3. Il faut éliminer les nombreuses mesures qui contournent de façon hypocrite le principe de refoulement, que ce soit en interceptant les migrants avant leur arrivée aux frontières ou en signant des accords avec des pays tiers qui ne sont pas sécuritaires. On pense entre autres aux accords de l’Union Européenne avec la Libye où de nombreux reportages ont dénoncé l’exploitation, voire la mise en esclavage des migrants africains.

4. Il faut cesser de considérer les migrants comme des criminels potentiels et mettre fin à la détention comme outil de gestion et de dissuasion contre les migrants.

5. Il faut miser sur les nouveaux pactes migratoires prévus dans la Déclaration de New York qui ouvre la voie à deux nouveaux traités mondiaux en 2018: le Pacte mondial sur les réfugiés et le Pacte mondial pour les migrations sûres, ordonnées et régulières². Il est à souhaiter que les États membres des Nations unies ne se dérobent pas encore une fois de leurs responsabilités internationales et qu’ils adoptent un nouveau cadre permettant de mettre en place une véritable politique migratoire mondiale axée sur les droits des migrants et des migrantes.

À ce sujet, je rappelle les objectifs qui ont été soumis au Conseil des droits de l’Homme des Nations unies en juin 2017 par François Crépeau en tant que rapporteur spécial sur les droits des migrants pour les Nations unies.
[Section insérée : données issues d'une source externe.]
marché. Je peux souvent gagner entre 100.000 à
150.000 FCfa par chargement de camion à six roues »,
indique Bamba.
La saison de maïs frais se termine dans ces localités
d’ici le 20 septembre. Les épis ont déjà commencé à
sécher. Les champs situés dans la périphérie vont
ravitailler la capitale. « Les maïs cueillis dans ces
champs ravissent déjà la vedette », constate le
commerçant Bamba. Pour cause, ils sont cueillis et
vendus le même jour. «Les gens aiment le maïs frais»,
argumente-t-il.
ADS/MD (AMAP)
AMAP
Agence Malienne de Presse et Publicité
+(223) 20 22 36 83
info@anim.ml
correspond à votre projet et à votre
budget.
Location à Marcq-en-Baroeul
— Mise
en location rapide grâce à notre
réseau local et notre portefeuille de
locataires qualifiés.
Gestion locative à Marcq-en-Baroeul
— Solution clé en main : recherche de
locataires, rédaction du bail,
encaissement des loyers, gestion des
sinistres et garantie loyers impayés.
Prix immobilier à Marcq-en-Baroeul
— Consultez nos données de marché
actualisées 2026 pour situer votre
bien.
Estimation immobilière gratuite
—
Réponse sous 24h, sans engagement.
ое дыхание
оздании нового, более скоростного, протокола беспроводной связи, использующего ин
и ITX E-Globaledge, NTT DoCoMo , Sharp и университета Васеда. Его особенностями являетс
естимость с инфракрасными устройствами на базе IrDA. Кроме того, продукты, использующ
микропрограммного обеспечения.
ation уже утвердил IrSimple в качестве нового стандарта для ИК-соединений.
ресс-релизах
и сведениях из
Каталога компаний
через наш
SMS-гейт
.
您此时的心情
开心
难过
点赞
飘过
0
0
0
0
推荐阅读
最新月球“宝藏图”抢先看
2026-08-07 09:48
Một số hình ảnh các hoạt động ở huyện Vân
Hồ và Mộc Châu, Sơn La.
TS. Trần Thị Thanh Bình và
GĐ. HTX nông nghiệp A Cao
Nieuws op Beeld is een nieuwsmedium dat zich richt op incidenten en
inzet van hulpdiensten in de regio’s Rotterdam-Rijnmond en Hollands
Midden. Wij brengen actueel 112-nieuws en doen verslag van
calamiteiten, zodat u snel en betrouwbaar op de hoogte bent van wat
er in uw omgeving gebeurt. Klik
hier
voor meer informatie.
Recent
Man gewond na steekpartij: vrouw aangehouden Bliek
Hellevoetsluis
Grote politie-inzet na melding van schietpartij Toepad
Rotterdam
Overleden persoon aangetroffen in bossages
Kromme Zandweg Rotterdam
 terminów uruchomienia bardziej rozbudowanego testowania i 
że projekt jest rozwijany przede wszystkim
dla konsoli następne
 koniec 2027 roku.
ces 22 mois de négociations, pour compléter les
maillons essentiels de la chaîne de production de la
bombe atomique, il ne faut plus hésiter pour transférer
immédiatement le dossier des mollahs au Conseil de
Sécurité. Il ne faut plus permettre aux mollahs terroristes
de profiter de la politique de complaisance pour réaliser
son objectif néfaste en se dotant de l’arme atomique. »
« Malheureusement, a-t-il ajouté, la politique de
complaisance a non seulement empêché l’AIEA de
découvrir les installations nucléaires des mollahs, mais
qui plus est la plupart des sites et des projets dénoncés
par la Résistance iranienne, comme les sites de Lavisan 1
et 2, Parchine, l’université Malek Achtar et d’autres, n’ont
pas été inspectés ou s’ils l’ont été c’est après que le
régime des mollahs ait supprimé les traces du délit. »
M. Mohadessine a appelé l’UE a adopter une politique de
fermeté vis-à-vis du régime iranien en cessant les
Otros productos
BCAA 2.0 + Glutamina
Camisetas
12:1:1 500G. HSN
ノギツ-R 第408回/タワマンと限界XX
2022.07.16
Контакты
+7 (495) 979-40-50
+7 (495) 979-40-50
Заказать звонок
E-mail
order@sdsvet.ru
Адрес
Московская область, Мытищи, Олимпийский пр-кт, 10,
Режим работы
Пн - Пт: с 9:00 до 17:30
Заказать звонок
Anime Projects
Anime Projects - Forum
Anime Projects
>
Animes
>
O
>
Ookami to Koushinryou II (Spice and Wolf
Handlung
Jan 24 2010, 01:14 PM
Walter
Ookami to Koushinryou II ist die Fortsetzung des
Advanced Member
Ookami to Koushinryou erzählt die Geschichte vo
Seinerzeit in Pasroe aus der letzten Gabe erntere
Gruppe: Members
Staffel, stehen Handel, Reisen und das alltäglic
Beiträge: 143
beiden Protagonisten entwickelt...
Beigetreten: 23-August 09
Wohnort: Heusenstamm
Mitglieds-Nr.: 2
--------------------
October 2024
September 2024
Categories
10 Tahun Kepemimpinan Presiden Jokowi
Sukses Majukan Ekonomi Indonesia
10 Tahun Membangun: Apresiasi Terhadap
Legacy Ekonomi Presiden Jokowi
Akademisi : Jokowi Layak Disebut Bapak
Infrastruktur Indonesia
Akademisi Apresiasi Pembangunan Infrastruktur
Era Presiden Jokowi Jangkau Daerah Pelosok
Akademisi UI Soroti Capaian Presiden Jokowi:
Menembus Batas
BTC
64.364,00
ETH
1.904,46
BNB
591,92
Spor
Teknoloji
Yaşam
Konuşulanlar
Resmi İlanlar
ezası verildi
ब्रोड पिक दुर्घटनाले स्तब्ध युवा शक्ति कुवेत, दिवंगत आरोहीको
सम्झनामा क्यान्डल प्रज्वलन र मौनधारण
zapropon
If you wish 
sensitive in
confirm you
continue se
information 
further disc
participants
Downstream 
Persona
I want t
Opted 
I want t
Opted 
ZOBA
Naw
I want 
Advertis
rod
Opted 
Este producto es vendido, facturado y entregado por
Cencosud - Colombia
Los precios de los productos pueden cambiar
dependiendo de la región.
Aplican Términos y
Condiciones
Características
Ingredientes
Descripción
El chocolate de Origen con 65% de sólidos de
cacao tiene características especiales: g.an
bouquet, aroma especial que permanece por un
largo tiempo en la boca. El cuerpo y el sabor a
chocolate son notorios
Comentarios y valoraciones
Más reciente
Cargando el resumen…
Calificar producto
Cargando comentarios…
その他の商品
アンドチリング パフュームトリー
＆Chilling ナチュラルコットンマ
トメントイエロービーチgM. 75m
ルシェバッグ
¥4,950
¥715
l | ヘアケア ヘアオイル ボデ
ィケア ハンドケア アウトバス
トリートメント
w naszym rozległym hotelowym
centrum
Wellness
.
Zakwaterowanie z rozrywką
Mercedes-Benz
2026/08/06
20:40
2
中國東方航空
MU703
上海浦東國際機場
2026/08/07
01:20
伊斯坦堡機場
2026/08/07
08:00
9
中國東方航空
Les objectifs proposés constituent l’agenda à poursuivre en vue d’aboutir à des politiques migratoires qui facilitent la mobilité dans le respect des droits de la personne. Ce rapport propose entre autres aux États:

  • d’offrir des solutions migratoires qui soient régulières, sécuritaires, accessibles à tous les migrants, quel que soit leur statut ou leur niveau de qualification;
  • d’assurer pour les migrants l’accès à la justice et aux services de base, incluant l’éducation et la santé;
  • de protéger les migrants contre toute forme de discrimination et de violence, incluant le racisme, la xénophobie, la violence sexuelle et les propos haineux.

Comme l’a affirmé Louise Arbour, la représentante du Secrétaire général pour les migrations et responsables de l’élaboration du Pacte migratoire, il est temps de changer notre discours sur la migration car la réalité migratoire est beaucoup plus positive que la perception que l’on en a. Il est grand temps de mettre en place des modèles de coopération qui vont diminuer la migration irrégulière et augmenter les voies légales de la migration³.

Ces vœux peuvent paraître utopiques. Pourtant, l’urgence d’agir est là.

***

[1] ACAPS,  «Humanitarian Overview: An Analysis of Key Crises into 2018», 30 septembre 2017.

[2] La Déclaration de New York a été adoptée le 10 septembre 2016 lors du Sommet des Nations Unies sur les réfugiés et les migrants.

[3] James Bowen, «Changing the Narrative on Migration», International Peace Institute (IPI), Global Observatory, 18 septembre 2017.